29 April - 27 May 2023
Late Work is a book of forty-one etchings, a postcard and a stone. The etchings comprise three cycles: Midlands, Good and Bad at Waiting and Mine. Together they explore the creation of narrative, particularly aspects of deferral, continuity, and repetition (respectively). The connection between text and image is sometimes clear but sometimes more oblique, an elasticity which nods to the frailty of stories , but which also leaves gaps for the imagination to fill.

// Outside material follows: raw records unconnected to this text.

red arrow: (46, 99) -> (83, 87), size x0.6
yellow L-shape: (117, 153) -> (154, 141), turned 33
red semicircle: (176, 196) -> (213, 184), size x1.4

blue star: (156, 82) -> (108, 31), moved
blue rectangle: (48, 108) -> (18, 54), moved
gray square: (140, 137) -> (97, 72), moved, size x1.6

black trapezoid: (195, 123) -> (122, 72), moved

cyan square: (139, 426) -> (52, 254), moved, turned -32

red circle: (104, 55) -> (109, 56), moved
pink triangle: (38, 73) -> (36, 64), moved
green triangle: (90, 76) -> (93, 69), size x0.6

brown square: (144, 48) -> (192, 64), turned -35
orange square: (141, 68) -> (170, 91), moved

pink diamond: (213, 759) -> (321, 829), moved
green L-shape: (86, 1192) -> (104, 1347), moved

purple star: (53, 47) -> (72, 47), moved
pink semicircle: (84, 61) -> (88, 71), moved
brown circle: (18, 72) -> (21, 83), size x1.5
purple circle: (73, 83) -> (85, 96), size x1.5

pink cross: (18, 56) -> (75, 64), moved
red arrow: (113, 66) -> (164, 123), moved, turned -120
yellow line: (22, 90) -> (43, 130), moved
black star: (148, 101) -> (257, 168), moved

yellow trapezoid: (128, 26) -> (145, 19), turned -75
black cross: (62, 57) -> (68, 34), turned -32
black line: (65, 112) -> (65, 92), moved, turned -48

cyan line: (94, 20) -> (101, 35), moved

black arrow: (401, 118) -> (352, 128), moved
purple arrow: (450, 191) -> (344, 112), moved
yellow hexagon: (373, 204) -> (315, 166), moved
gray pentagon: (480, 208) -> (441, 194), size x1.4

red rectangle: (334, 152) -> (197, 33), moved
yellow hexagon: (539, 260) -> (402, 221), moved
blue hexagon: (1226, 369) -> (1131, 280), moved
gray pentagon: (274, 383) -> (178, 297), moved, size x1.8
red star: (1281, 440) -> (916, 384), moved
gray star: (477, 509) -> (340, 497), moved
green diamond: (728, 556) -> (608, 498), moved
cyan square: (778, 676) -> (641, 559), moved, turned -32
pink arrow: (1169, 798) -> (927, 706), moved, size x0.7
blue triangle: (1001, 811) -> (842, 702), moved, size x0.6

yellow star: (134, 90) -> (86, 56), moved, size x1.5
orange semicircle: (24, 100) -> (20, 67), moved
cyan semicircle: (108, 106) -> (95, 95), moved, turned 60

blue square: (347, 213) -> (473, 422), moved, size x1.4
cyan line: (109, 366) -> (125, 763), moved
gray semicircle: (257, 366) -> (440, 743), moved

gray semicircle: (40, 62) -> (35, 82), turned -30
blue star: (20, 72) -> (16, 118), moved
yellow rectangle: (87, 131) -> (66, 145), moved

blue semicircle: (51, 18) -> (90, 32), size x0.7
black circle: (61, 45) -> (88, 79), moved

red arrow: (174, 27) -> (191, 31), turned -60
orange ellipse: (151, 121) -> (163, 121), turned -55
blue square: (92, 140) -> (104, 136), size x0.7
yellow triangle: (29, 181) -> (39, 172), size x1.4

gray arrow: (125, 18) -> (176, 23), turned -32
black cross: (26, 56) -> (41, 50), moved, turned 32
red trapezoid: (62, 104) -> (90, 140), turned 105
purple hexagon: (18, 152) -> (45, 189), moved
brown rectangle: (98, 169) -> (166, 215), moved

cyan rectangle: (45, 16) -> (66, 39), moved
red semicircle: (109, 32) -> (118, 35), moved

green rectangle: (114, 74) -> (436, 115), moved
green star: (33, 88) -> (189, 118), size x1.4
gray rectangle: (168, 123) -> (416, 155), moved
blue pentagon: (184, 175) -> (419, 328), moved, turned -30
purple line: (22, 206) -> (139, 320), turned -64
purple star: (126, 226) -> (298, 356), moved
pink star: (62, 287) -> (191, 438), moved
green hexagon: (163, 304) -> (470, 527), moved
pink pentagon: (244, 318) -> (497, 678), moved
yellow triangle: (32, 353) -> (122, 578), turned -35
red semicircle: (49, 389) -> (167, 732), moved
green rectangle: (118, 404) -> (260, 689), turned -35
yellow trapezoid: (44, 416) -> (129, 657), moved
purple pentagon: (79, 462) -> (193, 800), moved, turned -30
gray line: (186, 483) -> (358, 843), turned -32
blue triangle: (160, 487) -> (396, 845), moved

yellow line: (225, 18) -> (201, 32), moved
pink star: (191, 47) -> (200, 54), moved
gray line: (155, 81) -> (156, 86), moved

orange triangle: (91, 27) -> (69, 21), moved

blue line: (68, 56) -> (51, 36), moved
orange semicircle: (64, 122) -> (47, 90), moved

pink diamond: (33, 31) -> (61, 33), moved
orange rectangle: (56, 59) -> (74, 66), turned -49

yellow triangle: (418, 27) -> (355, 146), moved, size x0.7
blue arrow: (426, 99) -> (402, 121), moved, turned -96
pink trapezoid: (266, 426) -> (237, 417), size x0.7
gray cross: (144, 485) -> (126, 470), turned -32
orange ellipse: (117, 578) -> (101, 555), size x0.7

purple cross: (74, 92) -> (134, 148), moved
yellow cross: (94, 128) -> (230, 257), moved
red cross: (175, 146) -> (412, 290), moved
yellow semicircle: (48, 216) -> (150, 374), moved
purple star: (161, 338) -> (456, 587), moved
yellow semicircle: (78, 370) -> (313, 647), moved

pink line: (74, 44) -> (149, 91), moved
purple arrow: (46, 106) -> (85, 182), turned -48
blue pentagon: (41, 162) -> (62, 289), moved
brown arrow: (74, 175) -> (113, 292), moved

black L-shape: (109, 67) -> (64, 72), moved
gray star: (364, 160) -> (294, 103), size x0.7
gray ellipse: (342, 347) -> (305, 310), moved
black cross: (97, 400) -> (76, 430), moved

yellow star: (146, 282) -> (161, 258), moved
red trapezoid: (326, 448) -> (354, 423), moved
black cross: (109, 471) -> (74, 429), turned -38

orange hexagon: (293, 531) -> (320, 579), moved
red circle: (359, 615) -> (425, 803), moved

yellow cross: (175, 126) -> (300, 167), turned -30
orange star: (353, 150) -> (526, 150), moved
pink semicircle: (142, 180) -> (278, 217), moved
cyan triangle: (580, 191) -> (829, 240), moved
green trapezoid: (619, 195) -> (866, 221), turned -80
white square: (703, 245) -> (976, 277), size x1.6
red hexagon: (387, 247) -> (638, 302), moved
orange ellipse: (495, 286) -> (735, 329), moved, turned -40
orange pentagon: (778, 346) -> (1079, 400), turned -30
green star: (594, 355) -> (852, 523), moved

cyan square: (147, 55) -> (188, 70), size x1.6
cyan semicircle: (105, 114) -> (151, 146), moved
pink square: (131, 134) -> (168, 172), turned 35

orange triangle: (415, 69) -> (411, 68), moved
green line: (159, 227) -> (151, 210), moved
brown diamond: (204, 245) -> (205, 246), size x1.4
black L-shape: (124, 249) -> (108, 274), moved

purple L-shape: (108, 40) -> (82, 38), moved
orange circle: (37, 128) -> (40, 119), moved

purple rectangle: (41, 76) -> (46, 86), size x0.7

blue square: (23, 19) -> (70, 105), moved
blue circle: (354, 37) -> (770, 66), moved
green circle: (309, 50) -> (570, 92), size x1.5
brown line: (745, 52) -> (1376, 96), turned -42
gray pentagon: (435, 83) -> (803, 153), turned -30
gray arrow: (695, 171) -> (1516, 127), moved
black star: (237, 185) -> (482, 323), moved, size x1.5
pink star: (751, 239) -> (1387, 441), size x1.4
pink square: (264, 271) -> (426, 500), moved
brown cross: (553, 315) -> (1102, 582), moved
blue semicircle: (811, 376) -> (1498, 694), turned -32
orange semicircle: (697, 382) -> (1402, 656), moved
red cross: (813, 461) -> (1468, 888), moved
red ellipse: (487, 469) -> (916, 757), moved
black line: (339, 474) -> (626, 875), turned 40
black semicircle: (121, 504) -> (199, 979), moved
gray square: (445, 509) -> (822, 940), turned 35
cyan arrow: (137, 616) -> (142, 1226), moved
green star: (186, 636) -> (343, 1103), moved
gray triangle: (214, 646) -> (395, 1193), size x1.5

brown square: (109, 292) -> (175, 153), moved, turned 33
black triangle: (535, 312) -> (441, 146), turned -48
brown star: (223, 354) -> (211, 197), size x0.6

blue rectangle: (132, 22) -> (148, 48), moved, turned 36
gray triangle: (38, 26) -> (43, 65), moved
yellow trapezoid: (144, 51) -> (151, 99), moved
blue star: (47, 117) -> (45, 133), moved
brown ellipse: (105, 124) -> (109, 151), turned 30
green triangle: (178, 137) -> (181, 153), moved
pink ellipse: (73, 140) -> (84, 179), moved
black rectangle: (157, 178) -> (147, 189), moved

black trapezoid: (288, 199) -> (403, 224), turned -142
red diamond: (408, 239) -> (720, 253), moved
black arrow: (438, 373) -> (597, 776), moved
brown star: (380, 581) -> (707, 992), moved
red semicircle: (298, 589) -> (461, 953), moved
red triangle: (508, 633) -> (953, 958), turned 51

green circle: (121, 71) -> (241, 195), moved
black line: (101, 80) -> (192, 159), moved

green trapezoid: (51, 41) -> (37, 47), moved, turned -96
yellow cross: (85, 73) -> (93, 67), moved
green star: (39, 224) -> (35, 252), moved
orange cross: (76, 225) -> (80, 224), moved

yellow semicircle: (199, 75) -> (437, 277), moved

Discovering a Friendship: Isaac Levitan and Anton Chekhov
18 March -14 April 2023
Over the last few years things that have interested me about Russia have come very much to the fore. Along with other artists I've got to know the paintings of Isaac Levitan, a 19th century Russian landscapist, who’s work seems to have been neglected in England. While he was alive his paintings, in Russia at least, were described as ‘mood landscapes’. I learnt that he was a close friend of Anton Chekhov, who’s short stories have always resonated with me. Chekhov was born at Taganrog, a port on the Sea of Azov which is really part of the Black Sea and so close to Ukraine and The Crimea. That friendship between such a writer and such a painter gave and gives me courage.
I'm always Hungry: A Memorial Exhibition
18 March - 14 April 2023
Jazmin was born in 1971 in Guadalajara, Mexico, daughter of the famous political cartoonist Joaquín Velasco and niece of two distinguished masked wrestlers, El Apolo and El Diablo Velasco, thus establishing from the beginning her dual approach to life, the artist and the warrior. She became an accomplished martial artist, a black belt practitioner and teacher who saw art and martial art as two aspects of the same thing, the improvement of oneself and of the world around us.
By the age of 18 she was working as a cartoonist in a national newspaper, studied graphic art and illustration and moved to Mexico City where she soon established herself as one of the best-known book illustrators in the country. She moved to London in the year 2000.
Jazmin possessed a formidable talent for drawing, no doubt inheriting the expressive line from her father. She worked fast and never seemed to make a mistake, filling a sketchbook in no time with characters, ideas and stories which would surface later in other media. She had clever hands too, a born crafts-person, picking up challenging techniques with no apparent difficulty, moving from one to another with humour and quiet intelligence.
And then there was that virtue so valuable to the artist. She was fearless. She would relish as much the opportunity to batter men twice her size in the boxing ring as to take on yet another artistic medium. Stone carving for example. She once invited a stone mason to spend a day with her in the studio, bought the tools and spent the next week bashing bits of Portland stone into Mexican gods. Typical Jazmin.
This was all cut short by her tragic and untimely death in 2021. But those of us who were fortunate enough to know her will cherish her memory as a true example of how an artist should live.